Fridays for Future tarafından ACİL koduyla yayımlanan açıklamada şu ifadeler kullanıldı:

“Bu adaletsizliği ve insan hakları ihlalini kabul edemeyiz. Haklarımız ve geleceğimiz için ayağa kalkmalıyız! Madrid’de bulunan iklim grevcileri, 13 Aralık Cuma, uluslararası grev ve eylem günü için çağrıda bulunuyor. COP25’teki hareketsizliğe ve sivil toplumun COP25’ten dışlanmasına odaklanmamız gerekiyor.

Lütfen yerel gruplarınızı bu Cuma günü harekete geçirin ve dünyadaki tüm grevcilere katılın!

COP25’in sonuçları yetersiz ve politikacıların gezegene ne kadar önem verdiğine dair acı bir görüntü.
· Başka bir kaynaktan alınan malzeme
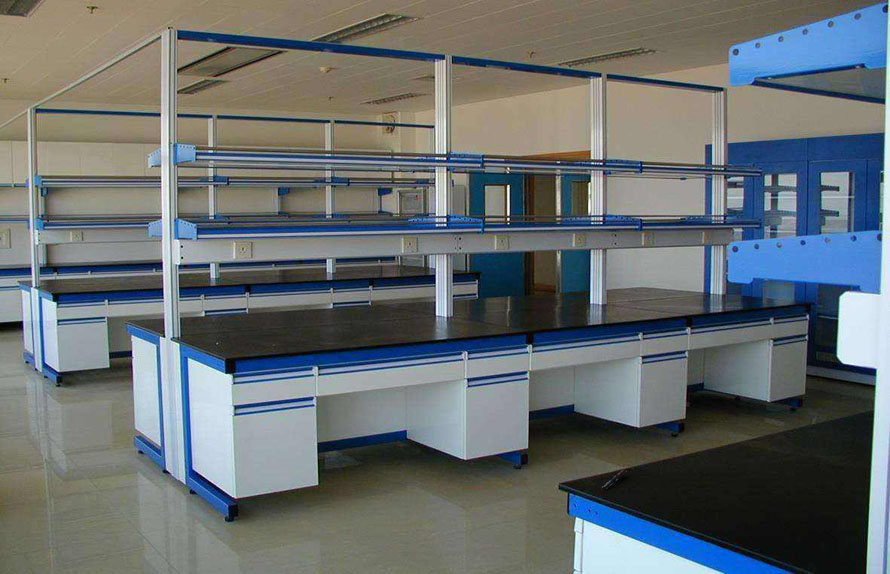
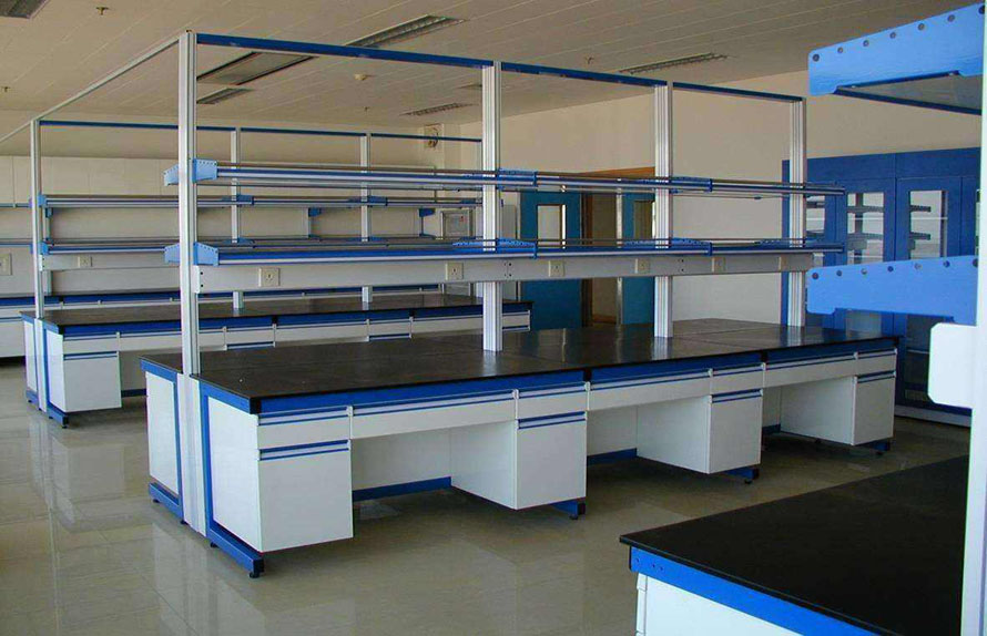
- pen [602,469,627,489]
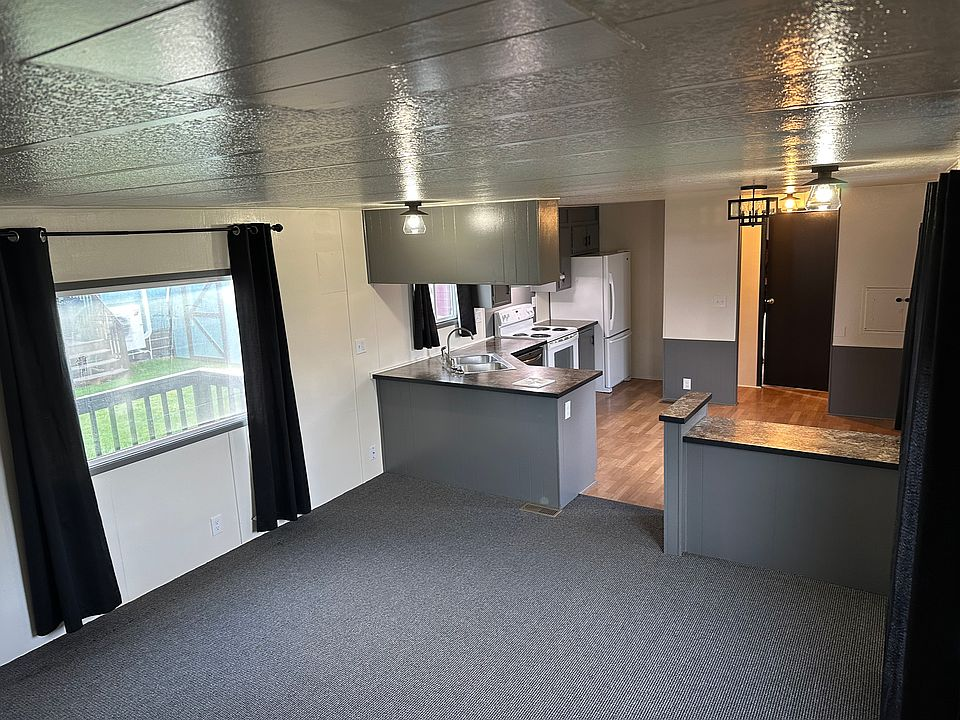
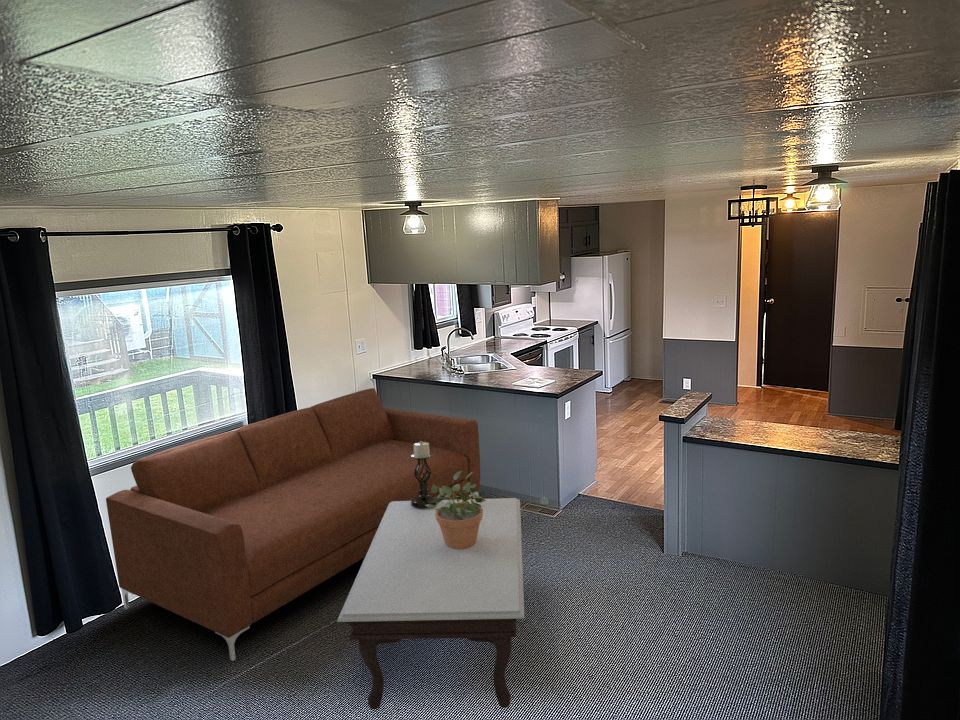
+ candle holder [411,441,436,507]
+ coffee table [336,497,525,710]
+ sofa [105,387,481,662]
+ potted plant [426,471,486,549]
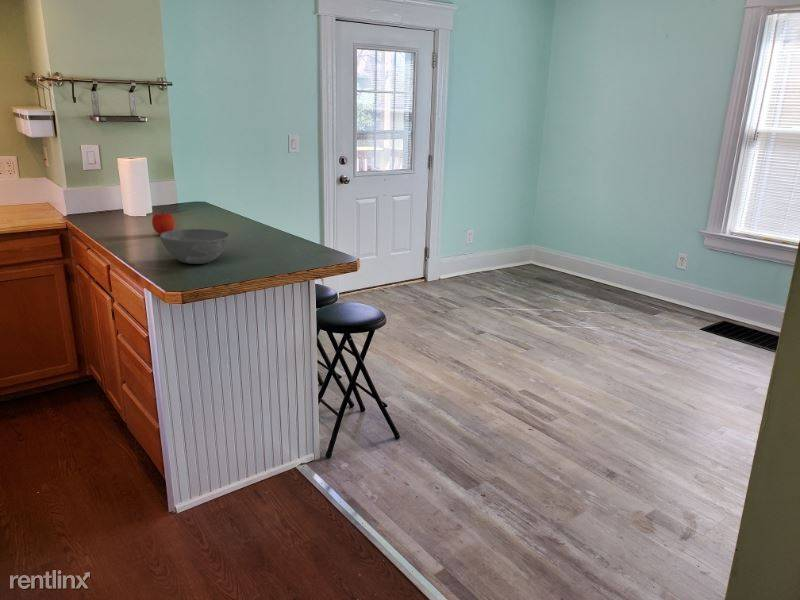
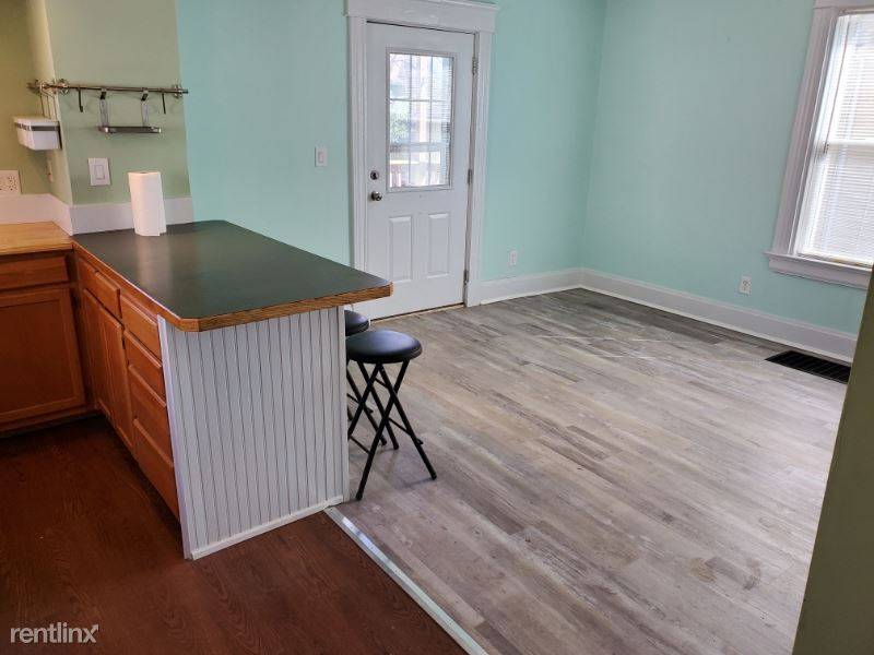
- bowl [159,228,231,265]
- fruit [151,210,176,235]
Yerli halklarla, Güneyli insanlarla ve halihazırda iklim krizinden musdarip insanlarla dayanışma içindeyiz.

Artık boş kelimeleri kabul etmeyeceğiz. İnsanları dinleyen liderlere ihtiyacımız var.”
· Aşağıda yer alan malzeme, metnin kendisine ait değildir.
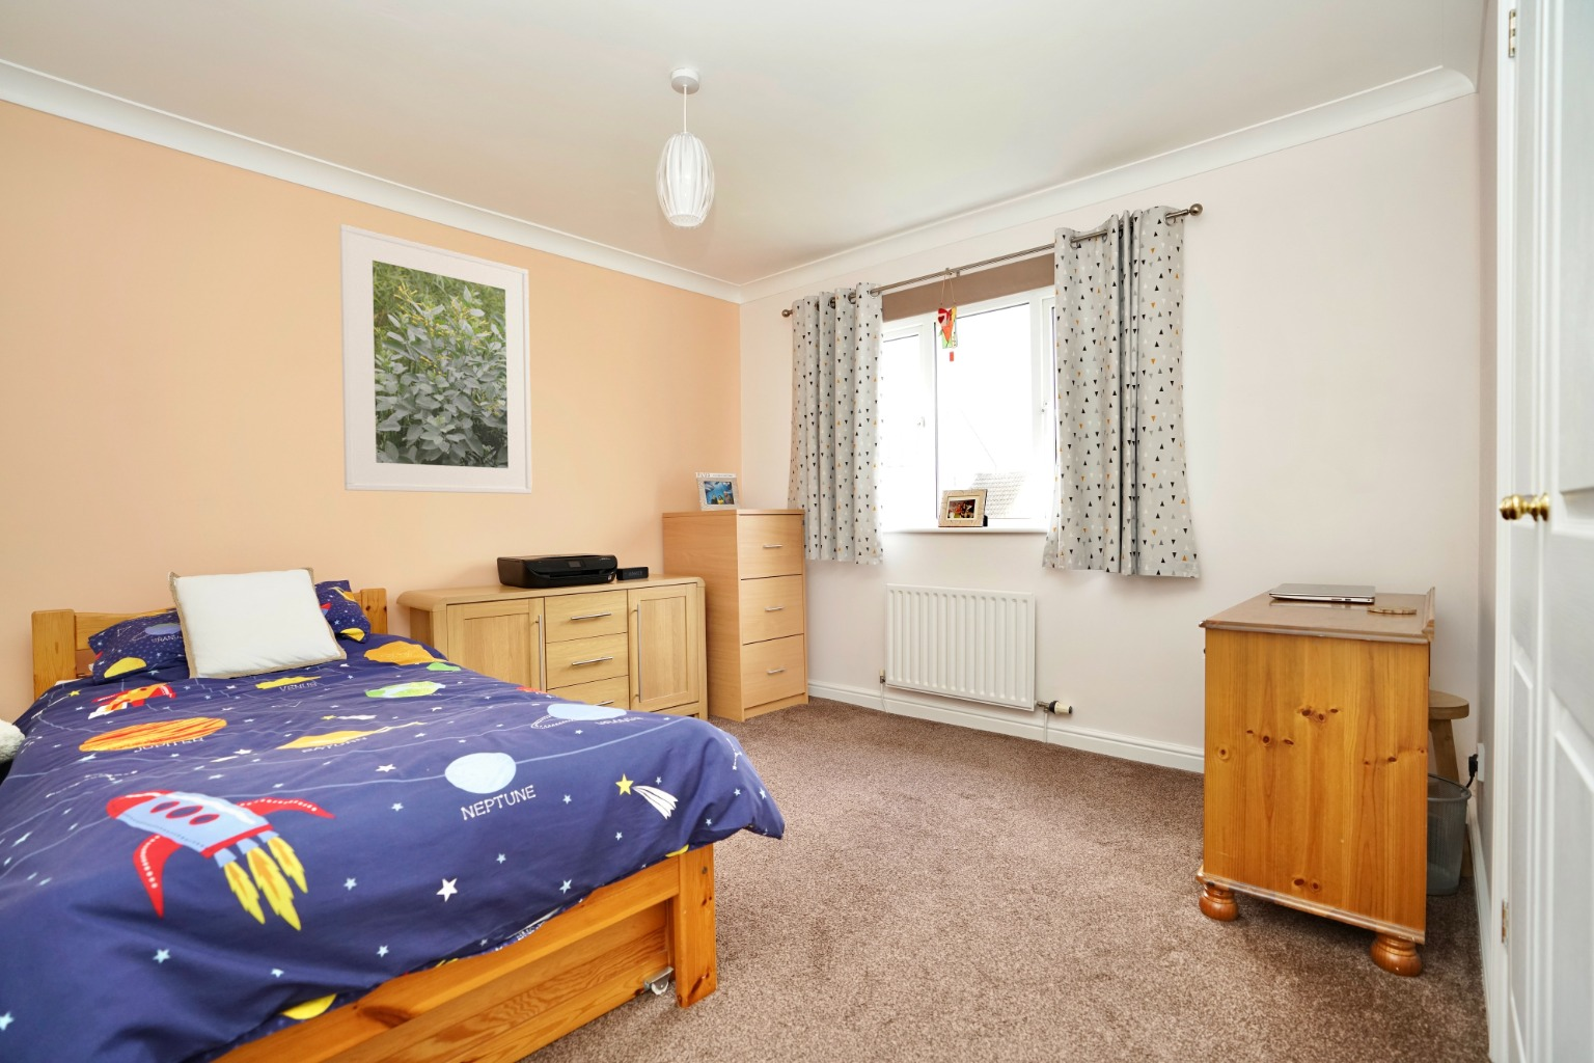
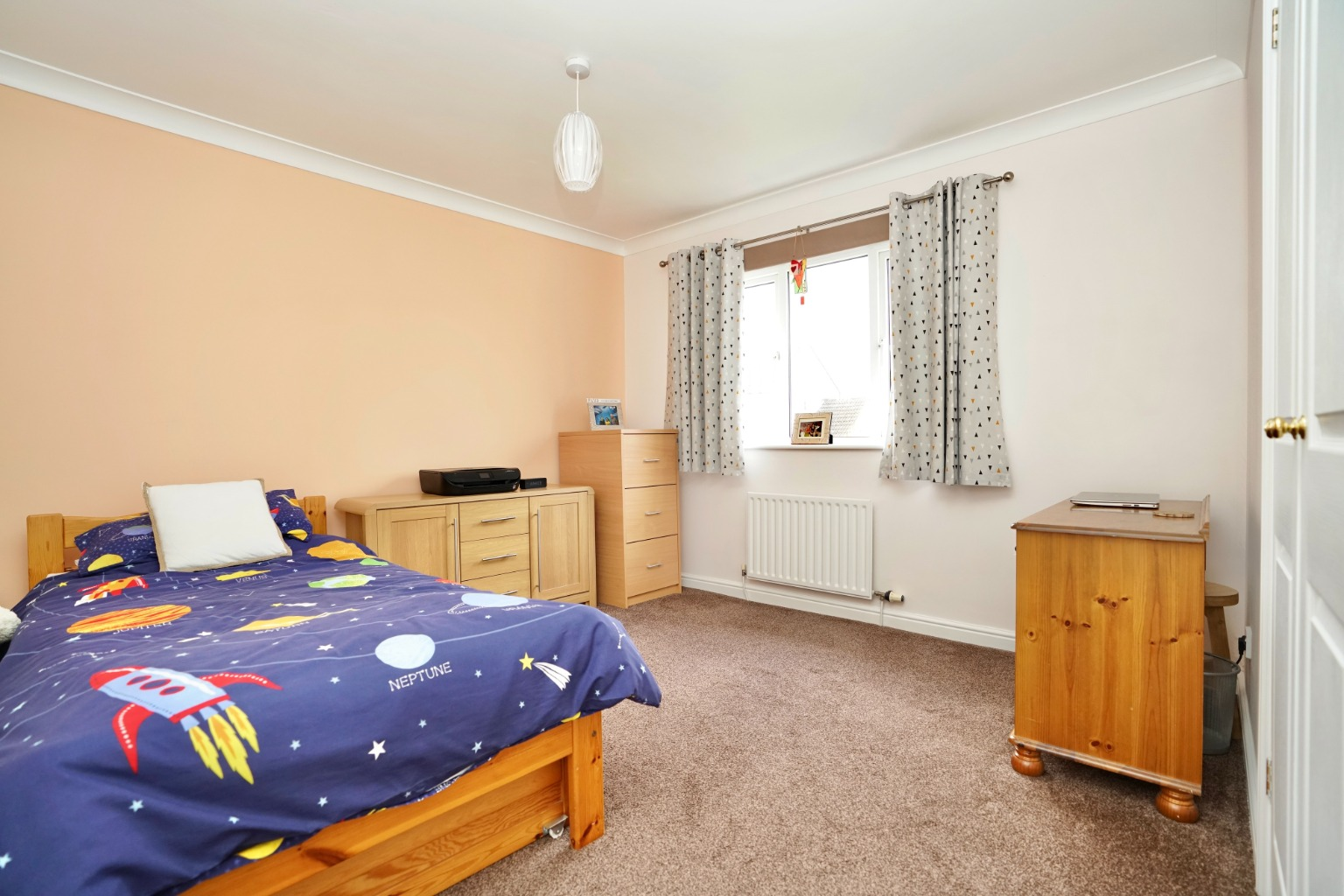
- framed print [338,223,534,495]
Türkiye’de grev yeri Taksim

Türkiye’den de daha önce 20 Eylül küresel iklim grevinde on binlerce kişinin katıldığı iklim grevini organize eden Sıfır Gelecek kampanyası, küresel greve katılım için eylem çağrısı yaptı. Taksim Odakule’nin arkasında Tepebaşı tarafında saat 19.00’da bir araya gelecek iklim ve ekoloji aktivistleri İklim Konferansı’nda dünya liderlerinin iklim krizine karşı somut ve etkili adımlar atmadaki yetersizliklerini ve COP25’de aktivistlere yönelik müdahaleyi protesto edecek. Aynı zamanda,  Türkiye’ye Paris İklim Anlaşması’nı bir an önce onaylayarak karbon emisyonlarını 2030 yılına kadar sıfırlaması için eyleme geçme çağrısında bulunacak.
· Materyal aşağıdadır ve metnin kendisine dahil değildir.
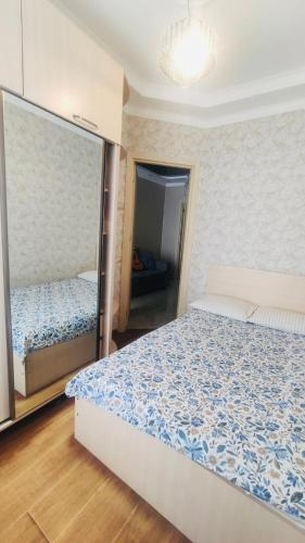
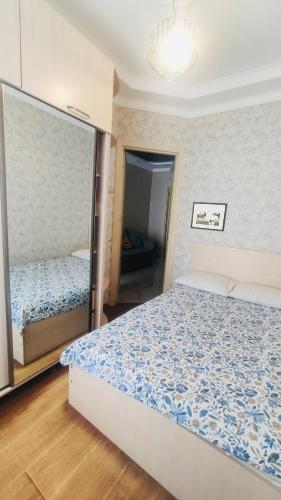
+ picture frame [190,201,229,232]
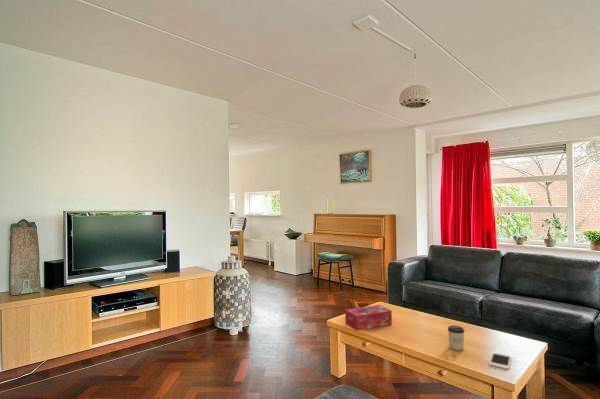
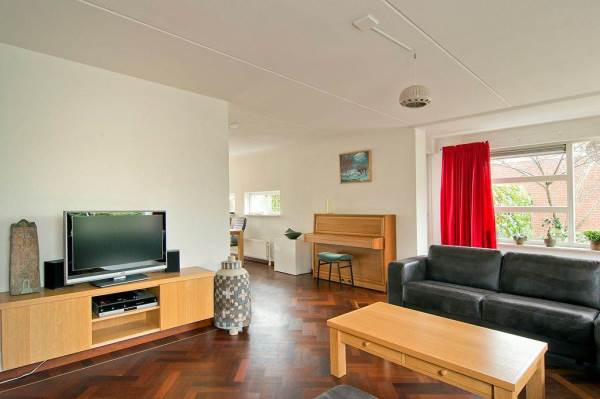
- cell phone [488,351,512,370]
- tissue box [344,304,393,332]
- cup [447,324,466,352]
Sıfır Gelecek ne talep ediyor?

“Ya sıfır karbon gelecek ya sıfır gelecek” sloganıyla yola çıkan Sıfır Gelecek içerisinde birçok iklim ve ekoloji örgütü, hak örgütü, meslek gruplarının bulunduğu bir kampanya. Kampanya,daha önce 20 Eylül tarihinde iklim için okul grevine çıkan öğrencilerden oluşan Fridays for Future (Gelecek için Cumalar) hareketinin çağrıcılığını yaptığı küresel iklim grevinin Türkiye ayağını organize etmişti. Türkiye’de 20 farklı şehirde 30 bin yetişkin ve genç sokaklarda, 40 bin öğrenci ise okullarda greve çıkmıştı.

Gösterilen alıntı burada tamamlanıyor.